Lotado no setor de enfermaria do Presídio de Igarassu, ele teria facilitado a renovação da habilitação de motorista de Lyferson. O esquema teria envolvido o valor de R$ 5 mil.
"Notadamente Moisés é mais um policial penal que não se opôs em conversa com um preso utilizando o aparelho livremente no presídio, fazendo, inclusive, favores para o preso", descreveu o relatório da Polícia Federal.
A outra servidora afastada das funções foi a dentista Edilma Alves Francisco de Andrade. Um diálogo mostra que Lyferson teria transferido R$ 1mil via Pix para Edilma como pagamento por um procedimento odontológico no presídio. Ao final do diálogo, ela chegou a oferecer cosméticos para ele.
EX-DIRETOR DO PRESÍDIO DE IGARASSU ACUSA POLICIAIS CIVIS E DELEGADO
Em depoimento à Polícia Federal, o ex-diretor Charles Belarmino negou as acusações de que beneficiava presos em troca de propina. Mas reconheceu que sabia e até presenciava detentos usando celulares.
No depoimento, Charles declarou que tinha "ciência de que, no interior do presídio, diversos presos mantinham aparelhos celulares com acesso à internet". E afirmou que alguns entravam na unidade "com ciência e a pedido de autoridades policiais da Polícia Civil de Pernambuco". Ele falou, inclusive, o nome de um delegado que teria solicitado essa entrada de celulares.
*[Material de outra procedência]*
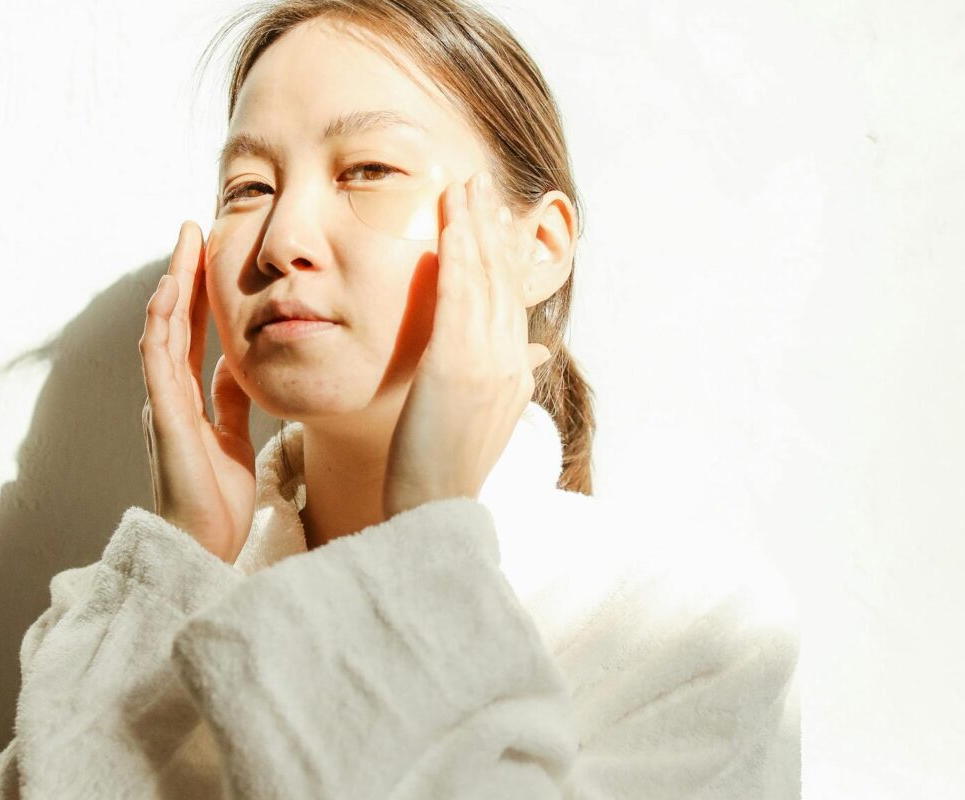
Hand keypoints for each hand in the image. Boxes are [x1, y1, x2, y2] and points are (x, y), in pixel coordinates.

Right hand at [139, 221, 256, 563]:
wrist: (203, 548)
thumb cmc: (215, 502)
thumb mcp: (234, 439)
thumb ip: (230, 403)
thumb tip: (236, 367)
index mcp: (187, 399)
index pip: (191, 333)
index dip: (198, 292)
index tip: (208, 252)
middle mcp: (169, 395)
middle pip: (173, 321)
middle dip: (182, 273)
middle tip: (192, 228)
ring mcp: (162, 404)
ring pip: (161, 332)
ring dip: (171, 287)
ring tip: (183, 246)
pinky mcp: (165, 419)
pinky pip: (158, 362)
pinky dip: (161, 325)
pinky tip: (168, 294)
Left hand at [382, 171, 551, 518]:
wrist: (432, 509)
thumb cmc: (443, 472)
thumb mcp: (485, 421)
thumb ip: (506, 381)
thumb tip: (532, 354)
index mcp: (515, 374)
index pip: (511, 301)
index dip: (505, 255)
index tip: (497, 219)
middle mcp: (509, 362)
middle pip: (504, 279)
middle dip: (493, 227)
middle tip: (482, 184)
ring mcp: (486, 361)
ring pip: (485, 277)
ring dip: (475, 225)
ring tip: (465, 185)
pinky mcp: (456, 362)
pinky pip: (459, 291)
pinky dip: (458, 248)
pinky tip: (451, 218)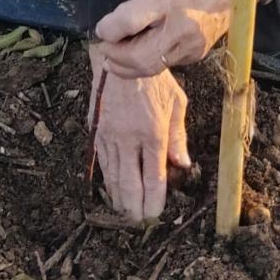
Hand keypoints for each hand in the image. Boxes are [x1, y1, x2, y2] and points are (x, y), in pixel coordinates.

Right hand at [89, 46, 189, 220]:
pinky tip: (111, 190)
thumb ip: (179, 135)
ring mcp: (110, 136)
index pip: (154, 178)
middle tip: (139, 222)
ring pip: (113, 177)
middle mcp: (129, 138)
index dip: (155, 201)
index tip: (155, 215)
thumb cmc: (153, 79)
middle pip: (130, 184)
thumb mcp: (177, 102)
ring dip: (119, 199)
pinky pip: (101, 163)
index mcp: (153, 133)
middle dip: (135, 208)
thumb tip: (183, 164)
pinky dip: (106, 180)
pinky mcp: (96, 131)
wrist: (117, 57)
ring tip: (125, 213)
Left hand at [95, 0, 232, 78]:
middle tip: (104, 50)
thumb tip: (117, 22)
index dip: (110, 29)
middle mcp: (181, 28)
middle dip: (117, 58)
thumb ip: (141, 1)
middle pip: (141, 57)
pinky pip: (166, 64)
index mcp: (170, 0)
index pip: (131, 21)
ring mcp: (191, 46)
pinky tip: (138, 56)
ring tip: (115, 59)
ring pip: (152, 67)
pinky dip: (147, 63)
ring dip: (129, 66)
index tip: (100, 30)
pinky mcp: (197, 55)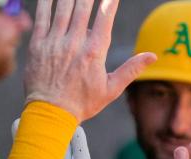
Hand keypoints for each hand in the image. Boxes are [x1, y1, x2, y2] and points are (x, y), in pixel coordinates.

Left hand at [0, 122, 97, 158]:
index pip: (32, 154)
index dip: (26, 139)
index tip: (17, 122)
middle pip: (49, 146)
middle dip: (43, 130)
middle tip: (35, 109)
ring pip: (66, 148)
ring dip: (63, 132)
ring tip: (57, 113)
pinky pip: (83, 158)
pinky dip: (80, 143)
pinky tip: (76, 128)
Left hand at [26, 0, 154, 121]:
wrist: (50, 115)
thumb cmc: (81, 104)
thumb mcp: (110, 89)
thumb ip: (131, 70)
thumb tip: (153, 56)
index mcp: (94, 51)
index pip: (105, 15)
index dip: (110, 0)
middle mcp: (74, 44)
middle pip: (83, 6)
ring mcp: (54, 43)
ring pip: (63, 8)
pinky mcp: (37, 46)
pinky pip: (41, 18)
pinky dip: (46, 2)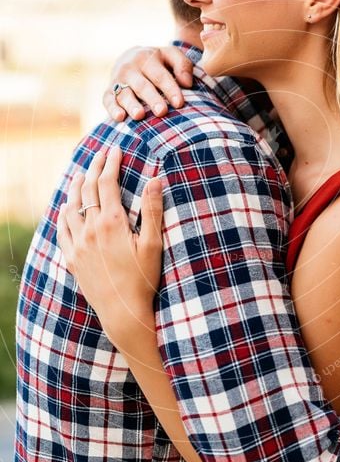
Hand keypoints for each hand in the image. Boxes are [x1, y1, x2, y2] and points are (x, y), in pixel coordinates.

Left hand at [57, 146, 163, 346]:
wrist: (122, 312)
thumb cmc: (143, 280)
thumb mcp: (153, 244)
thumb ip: (152, 210)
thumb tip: (155, 179)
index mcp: (112, 223)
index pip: (107, 183)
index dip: (111, 163)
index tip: (115, 149)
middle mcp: (90, 230)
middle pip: (87, 189)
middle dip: (94, 167)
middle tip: (100, 154)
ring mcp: (78, 244)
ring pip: (71, 206)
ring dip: (75, 186)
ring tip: (80, 174)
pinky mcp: (72, 258)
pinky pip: (62, 229)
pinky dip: (63, 213)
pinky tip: (66, 207)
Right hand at [104, 45, 193, 121]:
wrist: (129, 58)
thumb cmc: (157, 62)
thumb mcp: (171, 56)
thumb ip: (183, 65)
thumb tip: (187, 83)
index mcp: (147, 58)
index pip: (160, 76)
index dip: (170, 89)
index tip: (179, 103)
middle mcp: (130, 68)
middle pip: (143, 86)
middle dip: (152, 99)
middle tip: (161, 112)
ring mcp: (118, 79)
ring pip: (124, 93)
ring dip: (131, 105)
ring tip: (139, 115)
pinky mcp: (108, 91)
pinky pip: (108, 99)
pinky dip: (112, 108)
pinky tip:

Sobre as acusações de que permitia a entrada de tatuadores profissionais, visitantes não cadastrados e que cobrava taxas para a entrada de materiais ilícitos no presídio, a exemplo de drogas e bebidas, o ex-diretor negou.
As investigações apontaram que o presidiário Lyferson Barbosa da Silva exercia uma forte liderança no pavilhão onde cumpria pena e que tinha contato direto com Charles e com outros policiais penais em cargos de supervisão. O contato era feito por meio de mensagens de WhatsApp.
Charles reconheceu, em depoimento, que já presenciou Lyferson usando celular na unidade prisional "na presença de policiais civis".
Disse ainda que "conversou com Lyferson por meio do aplicativo WhatsApp algumas vezes". Mas argumentou que o "teor da conversa se limitava ao bom andamento do presídio e não a atividades ilícitas".
Em relação às festas com bebidas alcoólicas e garotas de programa no Presídio de Igarassu, cujas imagens circularam pelas redes sociais, Charles declarou que "nunca tomou conhecimento" e que "nunca recebeu presentes de qualquer preso".